Michael Thomas
Man Gone Down
For Michaele—
My wife, my love, my life: the one. Everything is for you.
We proclaim love our salvation. .
— Marvin Gaye
I. The Loser
If you came at night like a broken king.
— T. S. Eliot, “Little Gidding” I
1
I know I’m not doing well. I have an emotional relationship with a fish — Thomas Strawberry. My oldest son, C, named him, and that name was given weight because a six-year-old voiced it as though he’d had an epiphany: “He looks like a strawberry. ” The three adults in the room had nodded in agreement.
“I only gave you one,” his godfather, Jack, the marine biologist, told him. “If you have more than one, they kill each other. ” Jack laughed. He doesn’t have kids. He doesn’t know that one’s not supposed to speak of death in front of them and cackle.

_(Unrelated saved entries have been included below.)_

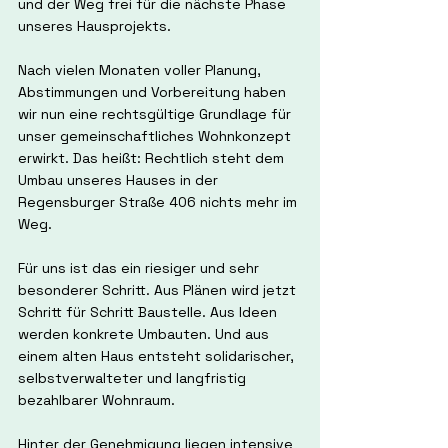
und der Weg frei für die nächste Phase 
unseres Hausprojekts.
Nach vielen Monaten voller Planung, 
Abstimmungen und Vorbereitung haben 
wir nun eine rechtsgültige Grundlage für 
unser gemeinschaftliches Wohnkonzept 
erwirkt. Das heißt: Rechtlich steht dem 
Umbau unseres Hauses in der 
Regensburger Straße 406 nichts mehr im 
Weg.
Für uns ist das ein riesiger und sehr 
besonderer Schritt. Aus Plänen wird jetzt 
Schritt für Schritt Baustelle. Aus Ideen 
werden konkrete Umbauten. Und aus 
einem alten Haus entsteht solidarischer, 
selbstverwalteter und langfristig 
bezahlbarer Wohnraum.
Hinter der Genehmigung liegen intensive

One speaks of death in hushed, sober tones — the way one speaks of alcoholism, race, or secret bubble gum a younger sibling can’t have. Jack figured it out on some level from the way both C and X looked at him blankly and then stared into the small aquarium, perhaps envisioning a battle royal between a bowlful of savage little fish, or the empty space left behind. We left the boys in their bedroom and took the baby with us. “They don’t live very long,” he whispered to us. “About six weeks. ” That was C’s birthday in February. It’s August, and he’s not dead.
He’s with me on the desk, next to my stack of books and legal pads. I left my laptop at my mother-in-law’s for C to use. She’d raised an eyebrow as I started to the door.
Allegedly, my magnum opus was on that hard drive — the book that would launch my career and provide me with the financial independence she desired. “
I write better if the first draft is longhand. ” She hadn’t believed me. It had been a Christmas gift from Claire. I remember opening it and being genuinely surprised. All three children had stopped to see what was in the box.
“Merry Christmas, honey,” she’d cooed in my ear. She then took me by the chin and gently turned my face to meet hers. “This is your year. ” She kissed me — too long — and the children, in unison, looked away. The computer was sleek and gray and brimming with the potential to organize my thoughts, my work, my time. It would help extract that last portion of whatever it was that I was working on and buff it with the requisite polish to make it salable. “This is our year. ” Her eyes looked glazed, as though she had been intoxicated by the machine’s power, the early hour, and the spirit of the season. It had been bought, I was sure, with her mother’s money. And I knew Edith had never believed me to have any literary talent, but she’d wanted to make her daughter feel supported and loved — although she probably had expected it to end like this. C had seemed happy when I left, though, sitting on the floor with his legs stretched under the coffee table, the glow from the screen washing out his copper skin.
“Bye, C. ”
“By-ye. ” He’d made it two syllables. He hadn’t looked up.
Marco walks up the stairs and stops outside his kid’s study, where I’m working. He knocks on the door. I don’t know whether to be thankful or annoyed, but the door’s open and it’s his house. I try to be as friendly as I can.